Alabama still lags behind the region in terms of economic growth. But
Salomon projects that between 1997 and 2002, the state's "market" growth -- which the economists calculate based on changes in population and household
income -- will come in at 29.4%. That's faster than Salomon predicts for the U.S. as a whole.

And even slower growth has had its advantages, says John Jahera, a banking professor at Alabama's Auburn University. "The Alabama banks were almost given a reprieve from being acquired" while shoppers concentrated on Georgia and North Carolina in the early 1990s, Mr. Jahera says. That gave the Alabama banks time to grow internally.

But skeptics say that being the only fish left in the barrel still isn't enough to make Alabama's banks a good catch. James Smith, an economist at the University of North Carolina at Chapel Hill, says Alabama first needs to take care of some lingering problems, such as a civil-justice system that has yielded huge jury awards against businesses.

"If you do business in Alabama, you've got to put up with the world's worst trial lawyers," Mr. Smith says. "Who would want to do that?"

TENNESSEE: The Volunteer State's well-divided banking pie is one of the biggest reasons it's ready for a merger feast, according to the Salomon report. Only one bank, First Tennessee National of Memphis, holds more than a 13% deposit share, with 13.07%. No. 2 is First Tennessee Corp. of Nashville, which has 12.6%. After that, the market is up for grabs, with nine banks holding between 1.2% and 10.1% of the market.

Contrast that with Georgia, where deposit share is dominated by giants like NationsBank, SunTrust Banks Inc., Wachovia Corp. and First Union, leaving little to be snatched up by others.

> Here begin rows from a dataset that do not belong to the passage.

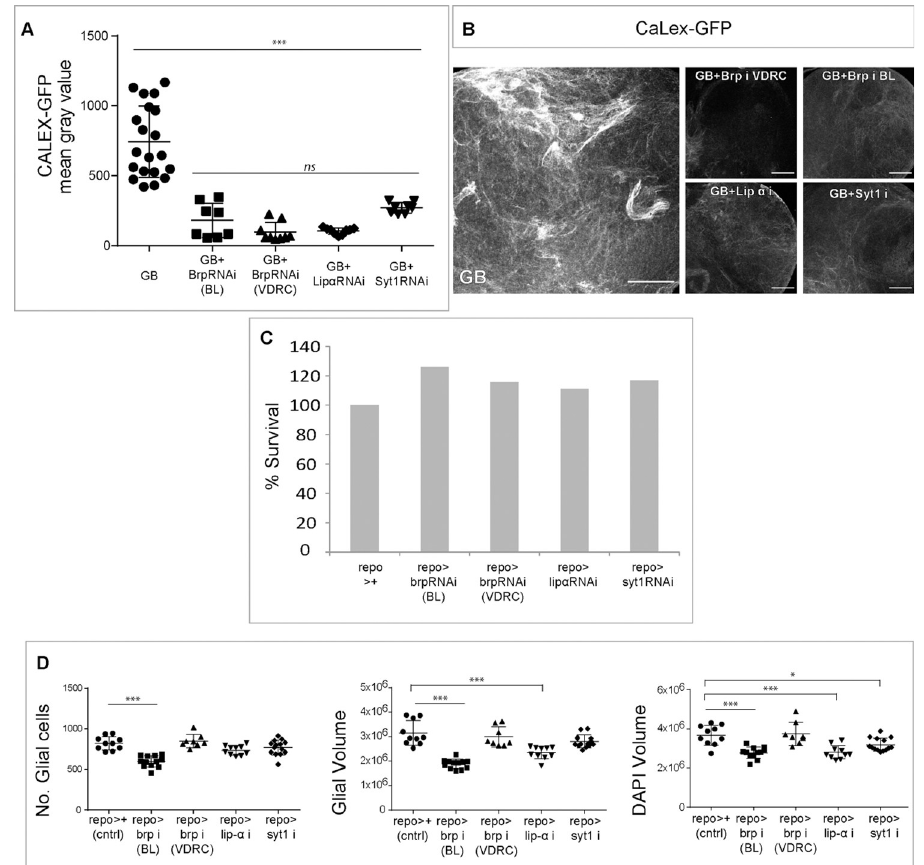
Fig 4. Presynaptic proteins are required for Calcium influx in GB. A) Quantifications of CaLexA signal in GB brains, and GB brains upon presynaptic genes brp , syt 1 or lip- α knockdown by RNAi. No. � 8 brain lobes. Statistics: Bonferroni’s Multiple Comparison Test ( ��� p < 0.0001, ns = non-significant). B) Representative confocal images of CaLex signal in GB brains, and GB brains upon presynaptic genes brp , syt 1 or lip- α knockdown by RNAi. C) Histogram showing the viability of control flies (100%) compared with flies where brp (134.26% and 108.5%), lip (121.26%) α or syt 1 (103.19%) are downregulated in normal glia. No. � 106 animals. D) Quantification of the number of glial cells, glial membrane volume and DAPI volume, per larval brain lobe in controls, and animals where brp , lip α or Syt 1 are downregulated in glia. No. � 8 brain lobes. Statistics: Dunnett’s Multiple Comparison Test ( ��� p < 0.0001, � p < 0.005). Scale bars: 50 μ m. Raw numbers and complete genotypes are in S1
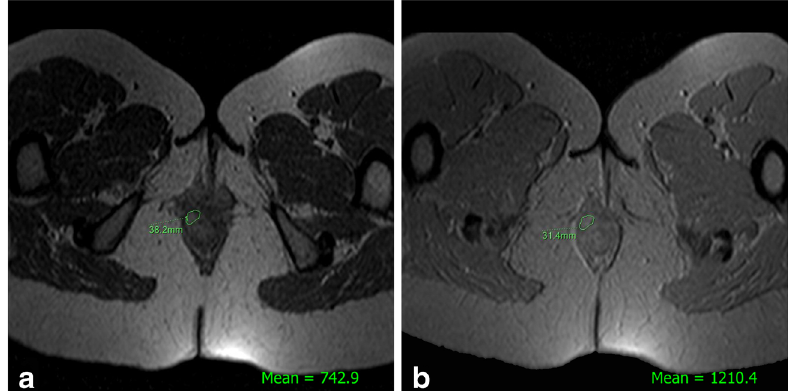
Fig. 12 Calculation of the magnetisation transfer ratio of a fistula. a Signal intensity on an oblique-transverse gradient-echo image encoded at 800 off- resonance radio frequency saturation. b Signal intensity on an oblique-transverse gradient- echo image without radio frequency saturation. The magnetisation transfer ratio (%) is = 1- (M sat image / M nonsat image) ×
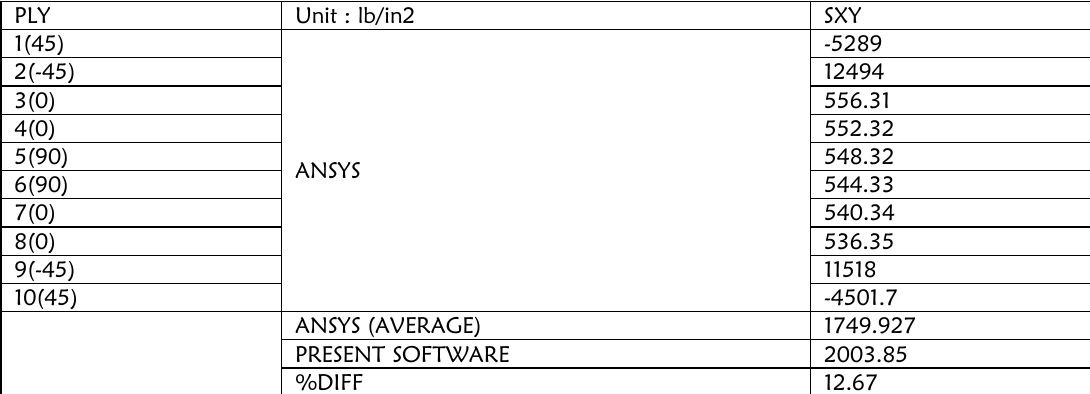
Table 7: Average shear stress on the lower flange of I-beam due to shear force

Moreover, Salomon predicts Tennessee will have more well-heeled residents to pump up deposits. Factoring in both population and income growth, Salomon projects Tennessee's market growth will hit 34.9% between 1997 and 2002 -- the seventh-highest growth rate in the country.

Tennessee also has become "sweeter bait to swallow," says William F. Ford, former president of the Federal Reserve Bank of Atlanta and a banking professor at Middle Tennessee State University in Murfreesboro.

One reason: The state's real-estate slump in the mid-1980s left Tennessee banks with a pile of bad loans, dissuading out-of-state buyers.

"It took a few years to work their way out of that," says Mr. Ford.

Still, some Tennessee bankers say that if good times are ahead, why sell out now?

"Our shareholders would be furious with us if we started talking about swapping our stock with somebody else's who's not growing as fast as we are," says Ralph Horn, chief executive of First Tennessee. "Our position has been to stay out of the consolidation game and try to grow faster internally."

Indeed, John B. Moore, an analyst at Interstate/Johnson Lane in Charlotte, says no "monthly report on how the rest of the world is going to disappear" can accurately foresee the future.

"It's quite possible," Mr. Moore says, "that there are some banks in this country that are going to survive and grow without having to sell out because of the simple fact that they are able to make money on their own."